Data entries
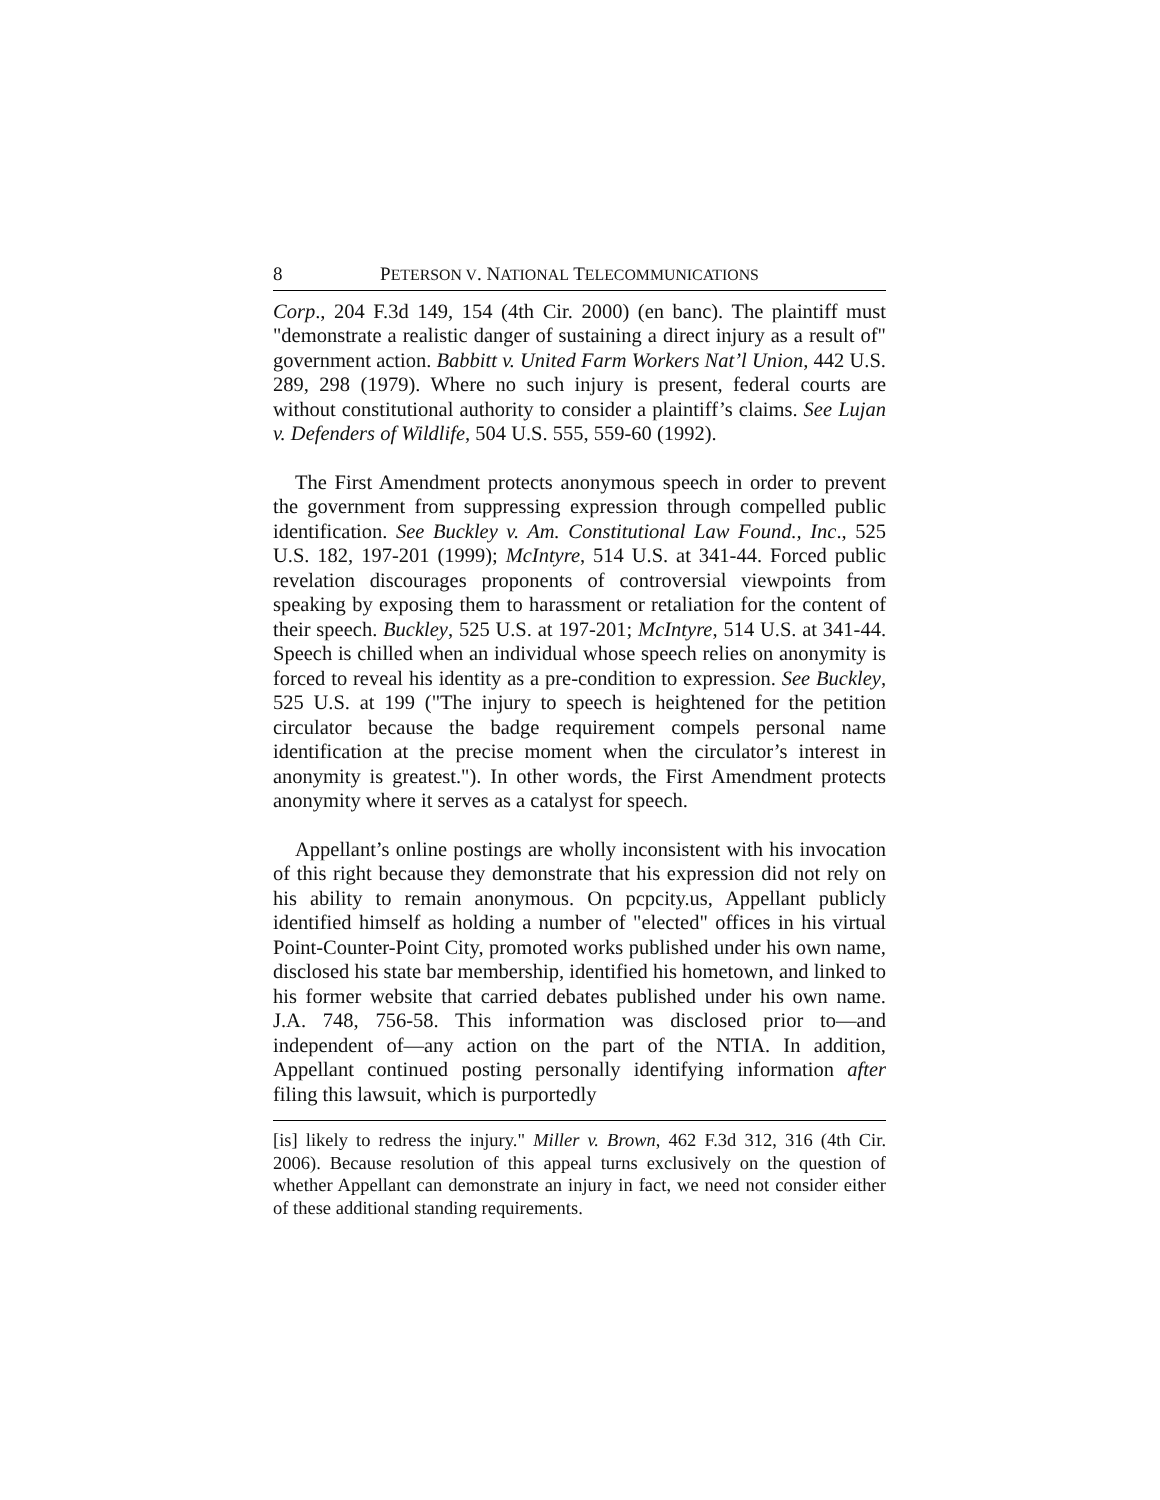8 PETERSON V. NATIONAL TELECOMMUNICATIONS
Corp., 204 F.3d 149, 154 (4th Cir. 2000) (en banc). The plaintiff must "demonstrate a realistic danger of sustaining a direct injury as a result of" government action. Babbitt v. United Farm Workers Nat’l Union, 442 U.S. 289, 298 (1979). Where no such injury is present, federal courts are without constitutional authority to consider a plaintiff’s claims. See Lujan v. Defenders of Wildlife, 504 U.S. 555, 559-60 (1992).
The First Amendment protects anonymous speech in order to prevent the government from suppressing expression through compelled public identification. See Buckley v. Am. Constitutional Law Found., Inc., 525 U.S. 182, 197-201 (1999); McIntyre, 514 U.S. at 341-44. Forced public revelation discourages proponents of controversial viewpoints from speaking by exposing them to harassment or retaliation for the content of their speech. Buckley, 525 U.S. at 197-201; McIntyre, 514 U.S. at 341-44. Speech is chilled when an individual whose speech relies on anonymity is forced to reveal his identity as a pre-condition to expression. See Buckley, 525 U.S. at 199 ("The injury to speech is heightened for the petition circulator because the badge requirement compels personal name identification at the precise moment when the circulator’s interest in anonymity is greatest."). In other words, the First Amendment protects anonymity where it serves as a catalyst for speech.
Appellant’s online postings are wholly inconsistent with his invocation of this right because they demonstrate that his expression did not rely on his ability to remain anonymous. On pcpcity.us, Appellant publicly identified himself as holding a number of "elected" offices in his virtual Point-Counter-Point City, promoted works published under his own name, disclosed his state bar membership, identified his hometown, and linked to his former website that carried debates published under his own name. J.A. 748, 756-58. This information was disclosed prior to—and independent of—any action on the part of the NTIA. In addition, Appellant continued posting personally identifying information after filing this lawsuit, which is purportedly
[is] likely to redress the injury." Miller v. Brown, 462 F.3d 312, 316 (4th Cir. 2006). Because resolution of this appeal turns exclusively on the question of whether Appellant can demonstrate an injury in fact, we need not consider either of these additional standing requirements.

# The problem:
With "this" as the string to find, copy every line of the records that holds it.

# Solution:
Appellant’s online postings are wholly inconsistent with his invocation of this right because they demonstrate that his expression did not rely on his ability to remain anonymous. On pcpcity.us, Appellant publicly identified himself as holding a number of "elected" offices in his virtual Point-Counter-Point City, promoted works published under his own name, disclosed his state bar membership, identified his hometown, and linked to his former website that carried debates published under his own name. J.A. 748, 756-58. This information was disclosed prior to—and independent of—any action on the part of the NTIA. In addition, Appellant continued posting personally identifying information after filing this lawsuit, which is purportedly
[is] likely to redress the injury." Miller v. Brown, 462 F.3d 312, 316 (4th Cir. 2006). Because resolution of this appeal turns exclusively on the question of whether Appellant can demonstrate an injury in fact, we need not consider either of these additional standing requirements.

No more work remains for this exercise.